#### WHAT YOU HAVE TO DO
Print the listing from its first line through the line containing "仕事で制作されていますので、ご理解ください。", both included, reproducing each line unchanged.

--- PROVIDED INFORMATION Enclosed Below ---

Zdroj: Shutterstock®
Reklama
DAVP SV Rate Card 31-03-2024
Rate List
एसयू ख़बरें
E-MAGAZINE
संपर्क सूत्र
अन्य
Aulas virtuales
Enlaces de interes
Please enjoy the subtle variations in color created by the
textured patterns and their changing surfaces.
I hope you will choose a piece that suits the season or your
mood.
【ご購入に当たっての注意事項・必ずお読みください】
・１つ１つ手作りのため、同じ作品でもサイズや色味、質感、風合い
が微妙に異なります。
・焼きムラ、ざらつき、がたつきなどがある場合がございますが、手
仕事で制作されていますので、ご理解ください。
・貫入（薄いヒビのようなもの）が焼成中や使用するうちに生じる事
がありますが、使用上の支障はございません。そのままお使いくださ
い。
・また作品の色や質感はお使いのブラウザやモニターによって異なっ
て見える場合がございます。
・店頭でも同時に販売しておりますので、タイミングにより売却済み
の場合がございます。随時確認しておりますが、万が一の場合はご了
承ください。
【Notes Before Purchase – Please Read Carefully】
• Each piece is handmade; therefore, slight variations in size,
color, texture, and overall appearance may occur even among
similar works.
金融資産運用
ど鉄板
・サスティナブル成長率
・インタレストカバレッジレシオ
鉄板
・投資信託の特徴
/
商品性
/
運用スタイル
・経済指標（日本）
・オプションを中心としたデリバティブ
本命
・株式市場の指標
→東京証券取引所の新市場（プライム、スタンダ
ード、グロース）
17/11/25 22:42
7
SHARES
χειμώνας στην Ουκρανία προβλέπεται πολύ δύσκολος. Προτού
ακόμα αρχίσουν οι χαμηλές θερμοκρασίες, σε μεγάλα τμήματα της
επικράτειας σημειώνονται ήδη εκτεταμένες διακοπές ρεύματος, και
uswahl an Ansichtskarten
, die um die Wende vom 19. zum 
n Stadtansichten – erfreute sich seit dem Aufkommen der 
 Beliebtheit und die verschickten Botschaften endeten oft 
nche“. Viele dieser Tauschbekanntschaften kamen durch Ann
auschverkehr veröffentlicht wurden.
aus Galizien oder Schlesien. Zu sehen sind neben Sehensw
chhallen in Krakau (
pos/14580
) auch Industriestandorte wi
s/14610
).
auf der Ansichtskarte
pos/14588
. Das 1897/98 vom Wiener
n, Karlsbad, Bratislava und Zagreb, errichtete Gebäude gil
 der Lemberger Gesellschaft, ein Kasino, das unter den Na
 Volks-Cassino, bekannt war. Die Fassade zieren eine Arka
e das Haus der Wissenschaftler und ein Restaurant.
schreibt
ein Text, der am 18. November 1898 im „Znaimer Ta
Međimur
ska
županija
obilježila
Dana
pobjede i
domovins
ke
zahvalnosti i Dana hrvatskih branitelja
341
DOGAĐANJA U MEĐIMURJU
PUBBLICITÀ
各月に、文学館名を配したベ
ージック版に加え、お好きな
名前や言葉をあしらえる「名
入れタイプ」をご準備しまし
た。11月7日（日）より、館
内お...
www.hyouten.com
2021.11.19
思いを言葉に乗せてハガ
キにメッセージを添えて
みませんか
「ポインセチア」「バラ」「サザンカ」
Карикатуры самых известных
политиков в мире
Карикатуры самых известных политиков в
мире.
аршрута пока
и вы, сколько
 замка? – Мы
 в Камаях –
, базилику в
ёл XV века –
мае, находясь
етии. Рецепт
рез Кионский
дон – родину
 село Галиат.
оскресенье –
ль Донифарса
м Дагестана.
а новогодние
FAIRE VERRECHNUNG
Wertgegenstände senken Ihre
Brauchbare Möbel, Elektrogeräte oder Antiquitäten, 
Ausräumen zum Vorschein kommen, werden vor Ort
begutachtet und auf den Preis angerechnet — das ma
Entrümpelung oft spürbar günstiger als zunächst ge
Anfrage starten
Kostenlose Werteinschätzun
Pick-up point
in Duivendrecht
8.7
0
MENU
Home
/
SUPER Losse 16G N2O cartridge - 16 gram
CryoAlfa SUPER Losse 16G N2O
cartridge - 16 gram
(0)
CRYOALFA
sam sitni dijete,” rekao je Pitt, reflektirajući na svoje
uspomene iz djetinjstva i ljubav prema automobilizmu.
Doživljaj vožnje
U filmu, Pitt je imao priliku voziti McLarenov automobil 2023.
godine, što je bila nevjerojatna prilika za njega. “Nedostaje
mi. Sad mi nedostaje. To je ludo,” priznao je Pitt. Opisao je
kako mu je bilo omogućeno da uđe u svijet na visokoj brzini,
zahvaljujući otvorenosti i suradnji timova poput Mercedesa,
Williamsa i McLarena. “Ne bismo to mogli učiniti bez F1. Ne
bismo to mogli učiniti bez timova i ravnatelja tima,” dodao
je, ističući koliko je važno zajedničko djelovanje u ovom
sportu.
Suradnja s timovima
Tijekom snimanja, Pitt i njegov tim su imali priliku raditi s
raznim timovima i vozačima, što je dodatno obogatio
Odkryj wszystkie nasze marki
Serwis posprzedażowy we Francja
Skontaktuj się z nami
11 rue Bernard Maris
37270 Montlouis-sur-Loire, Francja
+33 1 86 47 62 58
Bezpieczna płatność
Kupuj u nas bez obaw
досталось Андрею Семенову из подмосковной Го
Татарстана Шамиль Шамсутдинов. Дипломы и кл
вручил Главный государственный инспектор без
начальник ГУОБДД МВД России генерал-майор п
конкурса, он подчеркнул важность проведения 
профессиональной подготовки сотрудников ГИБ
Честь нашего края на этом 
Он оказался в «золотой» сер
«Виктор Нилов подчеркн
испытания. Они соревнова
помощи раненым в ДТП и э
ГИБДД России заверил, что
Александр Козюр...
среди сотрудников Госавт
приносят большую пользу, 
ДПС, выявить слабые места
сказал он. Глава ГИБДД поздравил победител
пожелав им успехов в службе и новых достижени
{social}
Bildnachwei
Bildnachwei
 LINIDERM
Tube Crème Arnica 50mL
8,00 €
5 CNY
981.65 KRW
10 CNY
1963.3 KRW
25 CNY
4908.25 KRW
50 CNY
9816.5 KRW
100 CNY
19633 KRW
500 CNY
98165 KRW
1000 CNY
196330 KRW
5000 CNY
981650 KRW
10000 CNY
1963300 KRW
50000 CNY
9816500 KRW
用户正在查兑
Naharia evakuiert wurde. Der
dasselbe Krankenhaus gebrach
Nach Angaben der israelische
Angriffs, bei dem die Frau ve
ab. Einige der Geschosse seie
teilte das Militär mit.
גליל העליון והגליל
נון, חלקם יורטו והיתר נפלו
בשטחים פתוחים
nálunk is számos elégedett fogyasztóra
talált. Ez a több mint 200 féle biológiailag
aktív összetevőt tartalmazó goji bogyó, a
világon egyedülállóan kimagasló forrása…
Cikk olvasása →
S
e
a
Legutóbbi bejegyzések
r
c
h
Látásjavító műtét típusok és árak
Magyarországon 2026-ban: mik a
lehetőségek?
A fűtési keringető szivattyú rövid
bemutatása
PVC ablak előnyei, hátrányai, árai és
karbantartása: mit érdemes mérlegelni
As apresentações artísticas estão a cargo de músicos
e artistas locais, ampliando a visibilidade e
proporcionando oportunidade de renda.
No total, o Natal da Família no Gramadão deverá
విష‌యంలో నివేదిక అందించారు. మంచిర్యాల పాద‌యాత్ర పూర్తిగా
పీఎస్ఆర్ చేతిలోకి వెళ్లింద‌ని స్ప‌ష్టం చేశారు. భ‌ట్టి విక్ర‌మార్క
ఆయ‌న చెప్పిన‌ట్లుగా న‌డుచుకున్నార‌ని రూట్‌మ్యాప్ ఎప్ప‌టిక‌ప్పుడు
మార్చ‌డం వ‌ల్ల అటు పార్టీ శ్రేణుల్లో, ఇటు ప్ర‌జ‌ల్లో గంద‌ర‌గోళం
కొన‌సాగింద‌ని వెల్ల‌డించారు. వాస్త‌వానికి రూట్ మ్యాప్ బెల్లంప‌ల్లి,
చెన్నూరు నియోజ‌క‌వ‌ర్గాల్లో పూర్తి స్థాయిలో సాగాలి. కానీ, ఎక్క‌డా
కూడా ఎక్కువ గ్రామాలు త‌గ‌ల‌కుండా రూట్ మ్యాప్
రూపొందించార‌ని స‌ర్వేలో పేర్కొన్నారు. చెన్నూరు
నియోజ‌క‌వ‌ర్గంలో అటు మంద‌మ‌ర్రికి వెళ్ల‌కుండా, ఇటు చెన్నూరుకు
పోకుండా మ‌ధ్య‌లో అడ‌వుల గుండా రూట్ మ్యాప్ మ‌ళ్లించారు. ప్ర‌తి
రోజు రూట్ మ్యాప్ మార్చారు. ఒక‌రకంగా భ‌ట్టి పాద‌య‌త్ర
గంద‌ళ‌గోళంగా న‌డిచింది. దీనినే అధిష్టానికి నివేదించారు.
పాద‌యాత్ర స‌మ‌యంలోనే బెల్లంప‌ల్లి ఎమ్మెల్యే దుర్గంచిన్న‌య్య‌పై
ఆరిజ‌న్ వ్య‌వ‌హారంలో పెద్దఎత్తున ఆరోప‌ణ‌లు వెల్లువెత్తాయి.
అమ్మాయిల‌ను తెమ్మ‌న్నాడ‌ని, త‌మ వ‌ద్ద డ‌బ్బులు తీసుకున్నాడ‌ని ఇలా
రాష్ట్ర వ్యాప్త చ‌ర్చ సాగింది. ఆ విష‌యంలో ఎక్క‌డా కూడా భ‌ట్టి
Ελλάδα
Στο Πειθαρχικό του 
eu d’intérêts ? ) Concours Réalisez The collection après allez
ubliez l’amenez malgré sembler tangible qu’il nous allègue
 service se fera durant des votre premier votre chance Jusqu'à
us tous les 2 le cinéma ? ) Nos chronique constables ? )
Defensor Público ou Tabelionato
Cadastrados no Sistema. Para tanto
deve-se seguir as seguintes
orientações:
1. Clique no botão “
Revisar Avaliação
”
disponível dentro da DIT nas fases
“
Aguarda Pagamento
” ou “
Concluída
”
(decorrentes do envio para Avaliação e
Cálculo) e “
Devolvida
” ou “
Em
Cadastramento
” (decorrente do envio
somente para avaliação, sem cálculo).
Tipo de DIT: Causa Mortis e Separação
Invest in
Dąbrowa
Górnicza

--- End of Enclosed PROVIDED INFORMATION ---

#### OUTPUT
Zdroj: Shutterstock®
Reklama
DAVP SV Rate Card 31-03-2024
Rate List
एसयू ख़बरें
E-MAGAZINE
संपर्क सूत्र
अन्य
Aulas virtuales
Enlaces de interes
Please enjoy the subtle variations in color created by the
textured patterns and their changing surfaces.
I hope you will choose a piece that suits the season or your
mood.
【ご購入に当たっての注意事項・必ずお読みください】
・１つ１つ手作りのため、同じ作品でもサイズや色味、質感、風合い
が微妙に異なります。
・焼きムラ、ざらつき、がたつきなどがある場合がございますが、手
仕事で制作されていますので、ご理解ください。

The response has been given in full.